Два надзирателя немедленно повели злосчастного выскочку в карцер.

— Если не будете точь-в-точь исполнять команду, до полночи проморю здесь. Не получите и бани.

После такой угрозы все уже обошлось благополучно, команда была выполнена пунктуально.

— Ну и шестиглазый. Истинно шестиглазый! — бормотали арестанты, расходясь по камерам и сообщая друг другу свои впечатления. — Самый, что ни есть, поразительный глаз. Прямо наскрозь нашего брата видит! — Все остались, впрочем, очень довольны тем, что попало и надзирателям.

— Этот никому, брат, спуску не даст: молодец!

С этих пор за Лучезаровым так и укоренилось среди арестантов прозвище Шестиглазого.[23]

II. Первый вечер

Наконец-то я спокойно лежу на голых нарах после дня, полного стольких треволнений. Из сожителей моих кто еще разговаривает, покуривая трубку, а кто и храпит уже; сходили в баньку, попарились, потом напились казенных чайных помоев с хлебушком — и довольны: О завтрашнем дне стараются не думать. Этим-то свойством и держится темный человек, особенно арестант. Не обладай он счастливой способностью не заглядывать в будущее-жизнь стала бы невмоготу. Впрочем, видно, что холоду нагнал Шестиглазый большого: разговаривают полушепотом, ходят, в случае надобности, на носках. Да и надзиратели изо всех сил стараются поддержать этот страх: ежеминутно бегают, стуча ключами, по коридору, заглядывают в дверные форточки. В одной из камер попытались было запеть («Надо быть, молодые ребята!»); мы слышали, как тотчас же кинулось туда несколько пар ног, как раздались грозные оклики — и мгновенно все стихло.

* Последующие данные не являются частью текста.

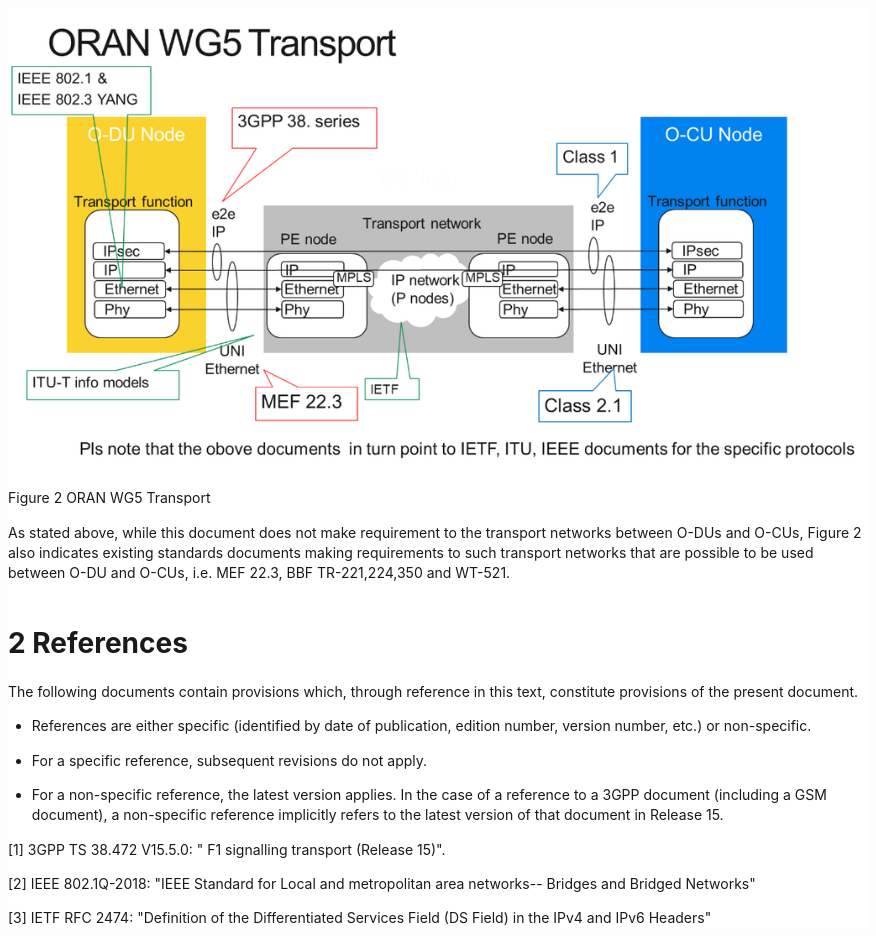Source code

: ![](../assets/images/c36d2811d321.png)

Figure 2 ORAN WG5 Transport

As stated above, while this document does not make requirement to the transport networks between O-DUs and O-CUs, Figure 2 also indicates existing standards documents making requirements to such transport networks that are possible to be used between O-DU and O-CUs, i.e. MEF 22.3, BBF TR-221,224,350 and WT-521.

# 2 References

The following documents contain provisions which, through reference in this text, constitute provisions of the present document.

- References are either specific (identified by date of publication, edition number, version number, etc.) or non-specific.

- For a specific reference, subsequent revisions do not apply.

- For a non-specific reference, the latest version applies. In the case of a reference to a 3GPP document (including a GSM document), a non-specific reference implicitly refers to the latest version of that document in Release 15.

[1] 3GPP TS 38.472 V15.5.0: " F1 signalling transport (Release 15)".

[2] IEEE 802.1Q-2018: "IEEE Standard for Local and metropolitan area networks-- Bridges and Bridged Networks"

[3] IETF RFC 2474: "Definition of the Differentiated Services Field (DS Field) in the IPv4 and IPv6 Headers"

— Ну и Шелай! — сокрушенно вздыхает мой сосед Чирок, арестант лет под сорок, с испитым бледным лицом, но могучего сложения и крепкого еще здоровья. Он сидит на нарах, по-турецки сложив ноги, посасывает папироску и поминутно сплевывает на пол.

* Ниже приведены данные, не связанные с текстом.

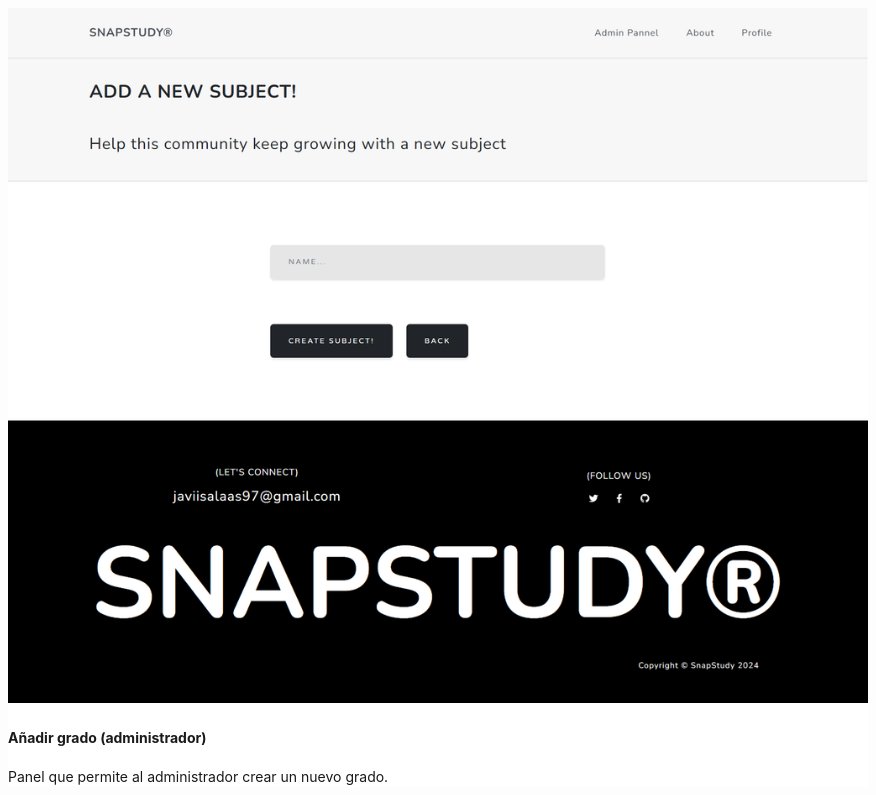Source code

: ![Añadir asignatura](images/addsubject.png)

#### Añadir grado (administrador)
Panel que permite al administrador crear un nuevo grado.
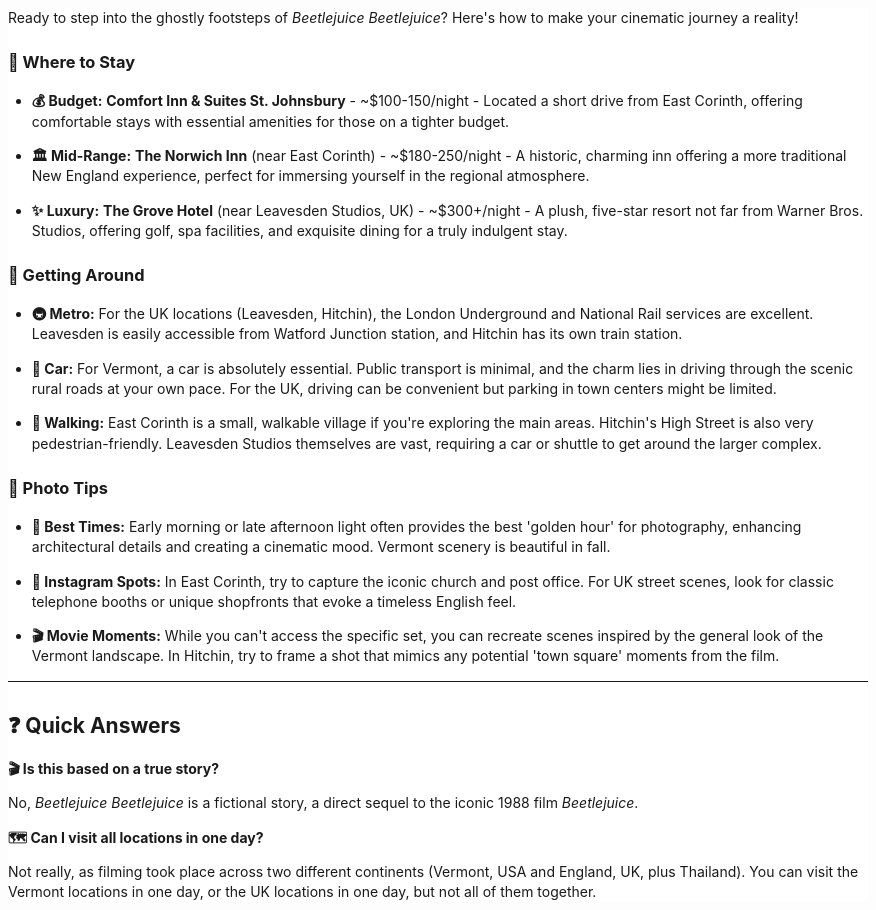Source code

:Ready to step into the ghostly footsteps of *Beetlejuice Beetlejuice*? Here's how to make your cinematic journey a reality!

### 🏨 Where to Stay

- **💰 Budget:** **Comfort Inn & Suites St. Johnsbury** - ~$100-150/night - Located a short drive from East Corinth, offering comfortable stays with essential amenities for those on a tighter budget.

- **🏛️ Mid-Range:** **The Norwich Inn** (near East Corinth) - ~$180-250/night - A historic, charming inn offering a more traditional New England experience, perfect for immersing yourself in the regional atmosphere.

- **✨ Luxury:** **The Grove Hotel** (near Leavesden Studios, UK) - ~$300+/night - A plush, five-star resort not far from Warner Bros. Studios, offering golf, spa facilities, and exquisite dining for a truly indulgent stay.

### 🚗 Getting Around

- **🚇 Metro:** For the UK locations (Leavesden, Hitchin), the London Underground and National Rail services are excellent. Leavesden is easily accessible from Watford Junction station, and Hitchin has its own train station.

- **🚗 Car:** For Vermont, a car is absolutely essential. Public transport is minimal, and the charm lies in driving through the scenic rural roads at your own pace. For the UK, driving can be convenient but parking in town centers might be limited.

- **🚶 Walking:** East Corinth is a small, walkable village if you're exploring the main areas. Hitchin's High Street is also very pedestrian-friendly. Leavesden Studios themselves are vast, requiring a car or shuttle to get around the larger complex.

### 📸 Photo Tips

- **🌅 Best Times:** Early morning or late afternoon light often provides the best 'golden hour' for photography, enhancing architectural details and creating a cinematic mood. Vermont scenery is beautiful in fall.

- **📱 Instagram Spots:** In East Corinth, try to capture the iconic church and post office. For UK street scenes, look for classic telephone booths or unique shopfronts that evoke a timeless English feel.

- **🎬 Movie Moments:** While you can't access the specific set, you can recreate scenes inspired by the general look of the Vermont landscape. In Hitchin, try to frame a shot that mimics any potential 'town square' moments from the film.

---

## ❓ Quick Answers

**🎬 Is this based on a true story?**

No, *Beetlejuice Beetlejuice* is a fictional story, a direct sequel to the iconic 1988 film *Beetlejuice*.

**🗺️ Can I visit all locations in one day?**

Not really, as filming took place across two different continents (Vermont, USA and England, UK, plus Thailand). You can visit the Vermont locations in one day, or the UK locations in one day, but not all of them together.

— Тут издохнешь, в этой тюрьме, при такой строгости, — поддерживает его красавец бондарь Малахов, брюнет с великолепной курчавой бородой и маленькими синими глазками. Я вглядываюсь в Малахова: это тоже атлет, в плечах, пожалуй, пошире самого Чирка. Поступь у него уверенная и правильная; движения исполнены достоинства.

— Хм! — фыркает он. — Подстилки — и те отобрали, на голых нарах изволь спать.

— Завтра обещали казенные тюфяки выдать.

Малахов сам слышал это, но он раздражен и никакими обещаниями удовлетворяться не склонен.

— Хм! — продолжает он. — Образцовая тюрьма… Да где ж справедливость? Почему одного в Алгачи посылают, в Покровское или в Александровский централ, где он каторгу шутя отбудет во сне да в еде, а другого в образцовую тюрьму законопатят, где всячески будут стязать его, мучить?

— Это не Шелайский, а прямо шальной рудник! — сентенциозно заявляет кузнец Водянин, больше известный под прозвищем Железного Кота. Это маленький невзрачный человек, не первой уже молодости, но бойкий и острый на язык. В хорошем расположении духа он постоянно говорит созвучиями и рифмами.

— У меня иголку отобрали, — заявляет Чирок жалобным голосом.

Для Малахова это то же, что масло на огонь. Он еще пуще начинает сердится.

— Как же, братец, не отобрать? Еще зарезаться можешь… Начальство заботится о нашем брате… Эхма! А все, знаешь, кто виноват?

— Кто?

— Дохтура! Они самые. Все под предлогом, будто здоровье арестантов чистоты и порядка требует. А сами норовят, как бы больше сюда зацапать, в мошну, да как бы из нашего брата получше кровь высосать![24]

— Верно! — поддерживает бондаря Железный Кот. — Эти дохтура хуже нам, чем мошкара. Та тебя просто заест, а эти снимут и крест!

Чирок тоже находит нужным ополчиться против докторов и идет дальше.

— Будь я теперь на воле, — говорит он таинственно, — да попадись мне в тайге али где на степу дохтур, я бы из него жилы вымотал.

С нар поднимается еще одна фигура, лица которой в вечернем полумраке я не могу различить. Она поминутно кашляет и хватается рукой за грудь.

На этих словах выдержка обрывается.